Le dispositif de la concorde civile, parce que limité dans le temps,
ne peut pas théoriquement suspendre les procédures ou les instructions
en cours. Récemment, et pour ne citer que cet exemple, le dossier de
la tentative d'assassinat du général à la retraite Kamel
Abderrahim a rebondi. La police a arrêté un jeune franco-algérien,
Mohamed Bilem, qui faisait l'objet d'un avis de recherche. Au moment des faits
en 1993, Mohamed Bilem se trouvait à Lille, au nord de la France où
il vit depuis sa naissance.
La gendarmerie, pour retenir son inculpation, s'est basée sur une photo,
prise depuis plus de quinze ans, et montrant ce jeune émigré avec
un cousin à lui. Ce dernier a fait partie d'un groupe armé et
a bénéficié des lois de la repentance.
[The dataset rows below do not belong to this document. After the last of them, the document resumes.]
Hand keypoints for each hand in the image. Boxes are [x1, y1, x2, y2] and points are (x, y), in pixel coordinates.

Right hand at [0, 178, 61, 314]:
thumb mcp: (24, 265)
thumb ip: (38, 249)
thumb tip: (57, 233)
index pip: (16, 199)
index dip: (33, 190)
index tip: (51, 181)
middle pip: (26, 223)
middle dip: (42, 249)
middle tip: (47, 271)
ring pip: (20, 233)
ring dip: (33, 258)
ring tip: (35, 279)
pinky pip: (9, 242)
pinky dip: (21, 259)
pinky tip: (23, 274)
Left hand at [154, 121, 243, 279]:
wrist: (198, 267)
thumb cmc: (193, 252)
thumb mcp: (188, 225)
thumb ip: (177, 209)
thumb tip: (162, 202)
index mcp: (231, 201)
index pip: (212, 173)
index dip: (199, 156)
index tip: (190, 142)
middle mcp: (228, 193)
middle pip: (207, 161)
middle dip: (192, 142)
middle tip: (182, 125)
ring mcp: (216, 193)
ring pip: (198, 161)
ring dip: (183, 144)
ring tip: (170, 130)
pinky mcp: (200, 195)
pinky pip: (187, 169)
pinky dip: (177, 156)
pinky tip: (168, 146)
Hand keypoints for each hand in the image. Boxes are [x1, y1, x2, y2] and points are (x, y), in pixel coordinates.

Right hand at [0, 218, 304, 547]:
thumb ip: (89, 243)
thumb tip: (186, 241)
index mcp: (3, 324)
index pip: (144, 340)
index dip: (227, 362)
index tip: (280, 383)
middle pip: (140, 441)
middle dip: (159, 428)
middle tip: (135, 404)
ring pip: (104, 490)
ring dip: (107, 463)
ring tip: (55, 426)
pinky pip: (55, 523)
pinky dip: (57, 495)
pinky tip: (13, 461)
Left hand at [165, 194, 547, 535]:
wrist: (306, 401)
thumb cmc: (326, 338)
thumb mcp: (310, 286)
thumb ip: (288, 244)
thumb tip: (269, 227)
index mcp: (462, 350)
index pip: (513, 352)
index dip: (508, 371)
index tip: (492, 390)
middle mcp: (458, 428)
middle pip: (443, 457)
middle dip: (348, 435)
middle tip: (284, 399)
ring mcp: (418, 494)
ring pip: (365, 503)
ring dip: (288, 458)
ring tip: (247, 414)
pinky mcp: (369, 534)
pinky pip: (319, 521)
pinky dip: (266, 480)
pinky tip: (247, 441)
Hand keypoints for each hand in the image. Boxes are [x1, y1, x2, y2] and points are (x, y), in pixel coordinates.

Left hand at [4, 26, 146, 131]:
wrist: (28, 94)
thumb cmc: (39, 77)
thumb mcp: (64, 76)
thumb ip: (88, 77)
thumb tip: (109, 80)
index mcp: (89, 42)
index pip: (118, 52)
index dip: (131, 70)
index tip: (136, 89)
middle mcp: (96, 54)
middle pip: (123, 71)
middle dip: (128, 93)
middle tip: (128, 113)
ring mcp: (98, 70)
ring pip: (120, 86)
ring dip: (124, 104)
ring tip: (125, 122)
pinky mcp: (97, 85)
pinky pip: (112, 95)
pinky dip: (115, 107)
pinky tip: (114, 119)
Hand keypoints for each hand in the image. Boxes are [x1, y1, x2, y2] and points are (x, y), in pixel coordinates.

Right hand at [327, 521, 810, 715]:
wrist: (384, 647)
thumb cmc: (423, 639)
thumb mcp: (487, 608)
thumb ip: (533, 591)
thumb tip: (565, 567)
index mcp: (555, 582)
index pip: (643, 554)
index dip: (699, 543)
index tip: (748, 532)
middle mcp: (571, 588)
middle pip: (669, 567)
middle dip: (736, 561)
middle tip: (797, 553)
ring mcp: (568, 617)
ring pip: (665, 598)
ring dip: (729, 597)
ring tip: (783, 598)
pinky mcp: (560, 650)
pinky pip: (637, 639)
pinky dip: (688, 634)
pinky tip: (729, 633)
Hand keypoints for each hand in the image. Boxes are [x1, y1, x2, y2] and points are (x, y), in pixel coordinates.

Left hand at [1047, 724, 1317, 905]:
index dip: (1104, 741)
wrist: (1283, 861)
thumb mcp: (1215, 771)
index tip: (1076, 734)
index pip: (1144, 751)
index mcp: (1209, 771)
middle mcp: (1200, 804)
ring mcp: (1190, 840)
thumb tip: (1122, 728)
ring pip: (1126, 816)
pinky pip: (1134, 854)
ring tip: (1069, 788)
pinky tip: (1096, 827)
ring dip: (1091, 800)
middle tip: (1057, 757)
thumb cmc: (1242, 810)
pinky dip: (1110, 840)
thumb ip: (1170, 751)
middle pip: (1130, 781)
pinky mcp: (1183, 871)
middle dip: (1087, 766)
Ce dossier, sur
lequel nous reviendrons bientôt, montre à lui seul la complexité
de la situation.
D'abord, il est évident de constater que l'enquête sur la tentative
d'assassinat sur l'ancien militaire n'a pas été abandonnée
(est-ce le cas des autres actes criminels ?). Ensuite, il est curieux de remarquer
que sept ans après les faits tant la police que la justice en sont toujours
au point de départ. Parfois, la vérité est aussi victime
de la bureaucratie et de la fuite en avant.